Okuyanda çok değişik tadlar bırakan cümle yapısıyla renklerin armonisiyle ve tarihin tozlu sayfaları arasında kalmış hikayeleri bize sunmasıyla ona çok şey borçlu olduğumuzu kelimelere sığdırmaya çalışıyoruz.
Elif, be, te… lâm.
Harfleri var edene hamdolsun. Harfleri yazan kalema hamdolsun.
Nazan bekiroğlu’nun son kitabı Lâ. Bir nevi roman ve mesnevi karışımlı olan bu kitapta İlk insan Adem ile Havva’nın seslerini duyuruyor bize. İlk aşk, ilk kelimeler, ilk bakışlar, her şeyin ilkleri. Bu kitapta düşüncemize takılan tüm heceler, tüm kelimeler Lâ ekseninde. Kur’an ekseninde okuduğumuz kitap Karadenizin hırçın denizinde büyüyen Bekiroğlu’nun kaleminde eşsiz bir tad bırakmaktadır okuyanlarına.
“Hikâyenin ismi düştü dilime bir gece: LÂ.
İLLÂ dedim.
Bir ömür boyu aradığım hece harfinin LÂ olduğunu bildim.”
“Sürgünlüğümün sebebi o değil ama mükâfatı Havva olsun. Bir dünya yetmez Havva’ya doymaya. Ahretliğim de o olsun.”
“Aşk, diyorsun. Ölçüsü olmaz ya, varsa da ölçüsü, neler yapabildiğin değil, neler yapabilmediğindir.”
Öykünün can alıcı güzelliği ve ilk yasak ilk aşk. Birleşik tüm hikâyelerin özeti. Ve insanlık tarihinin çıkış noktası. Âdem ve Havva…
Sonsuzluk hecesi ve Lâ…
Kuldu Âdem, fıtratındaki merak hissi fazla taşmıştı, kalbini delip tenini bile istila etmişti. “O ağaç” ve bilmek merakı bir ağaç kurdu gibi oydu beynini Âdemin. “Kutsal ruhla balçık arasında geri dönen bedeniydi” Âdem ilklerin insanıydı lakin bu ilk sınav hiç bir kula nasip olmayan ağırlıktaydı. “Bu kadar çok hayır diyebilmek için ne kadar büyük bir evet demiş olmak gerekirdi.”

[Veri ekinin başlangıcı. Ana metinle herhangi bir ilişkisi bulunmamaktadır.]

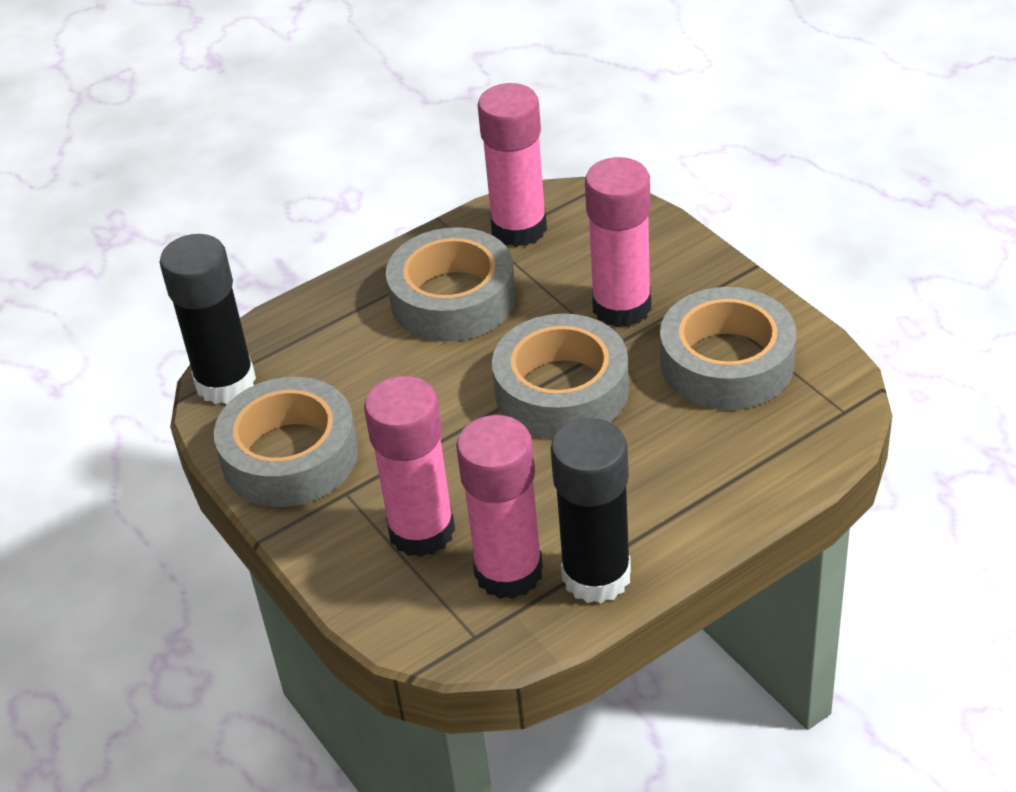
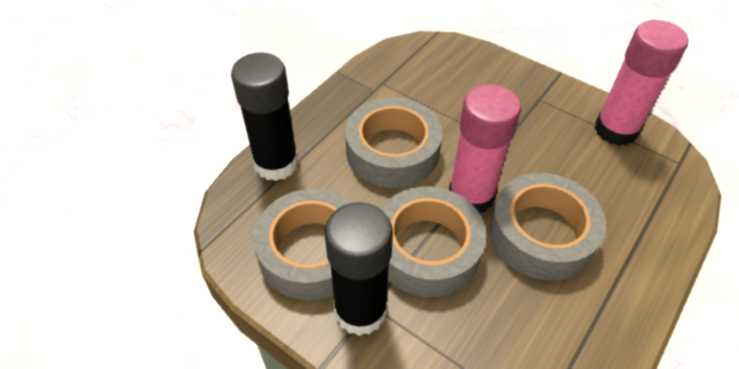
pink glue stick: [364,376,455,557] [456,415,543,599] [478,83,547,247] [585,157,651,327] = 4 -> [449,84,521,213] [595,20,688,146] = 2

Hikayeyi anlamak için insanın kendisini biraz zorlaması gerekiyor. Çünkü bilinen tüm dillerin ve tüm insanlığın hikayesi olan Adem-Havvas hikayesi her dilde başka başka yazılıyor ve herkes kendi dilinde biliyor bu iki ismi. Ama tem aynı. İlk insan, ilk aşk, ilk yasak ve kovuluş.
“Öyle ağırdı ki feda ettiklerimin toplamı, kendimi bir tüy gibi hafif hissettim.Yüklerimin tümünü üzerimden attım devirdim.Bütün bir dünya ağırlığını gölge gibi hissettim.”

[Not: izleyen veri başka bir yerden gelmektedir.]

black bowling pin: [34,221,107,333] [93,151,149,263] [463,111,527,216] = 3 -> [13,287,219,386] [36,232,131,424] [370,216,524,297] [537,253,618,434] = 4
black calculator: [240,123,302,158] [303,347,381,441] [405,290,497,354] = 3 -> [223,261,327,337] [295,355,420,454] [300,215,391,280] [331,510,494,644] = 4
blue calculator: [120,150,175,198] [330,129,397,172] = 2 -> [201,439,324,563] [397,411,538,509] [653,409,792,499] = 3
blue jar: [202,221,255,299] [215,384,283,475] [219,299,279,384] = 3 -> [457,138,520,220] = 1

“Dirençsizlik, acizliğin gaflet hali.
Direnmesizlik: Teslimiyet tesellisi.”
“Çünkü masumlar da gölgeden ateşler çıkararak sınanır. Kabil bir bahane… Çünkü zalimler de sınanır. Habil bir bahane.”

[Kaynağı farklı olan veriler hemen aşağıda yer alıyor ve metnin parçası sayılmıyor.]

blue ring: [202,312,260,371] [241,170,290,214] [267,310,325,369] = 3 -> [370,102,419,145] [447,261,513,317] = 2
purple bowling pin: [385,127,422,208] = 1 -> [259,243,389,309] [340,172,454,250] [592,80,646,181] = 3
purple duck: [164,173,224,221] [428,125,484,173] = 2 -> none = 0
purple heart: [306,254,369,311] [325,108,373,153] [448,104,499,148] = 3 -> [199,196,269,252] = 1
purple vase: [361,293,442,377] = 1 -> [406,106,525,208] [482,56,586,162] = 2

“Suçu başkalarının üzerine atmak şeytandan beri şeytansıların adetiydi.”
Son cümle:
-ey ağaç, dedi, nereye çağırıyorsan oradan geliyorum ben.
Filbahar ağacının gölgesinde filbahar çiçeğinin kokusuyla başlanılan kitap yine filbahar çiçeği kokusuyla sonlanıyor.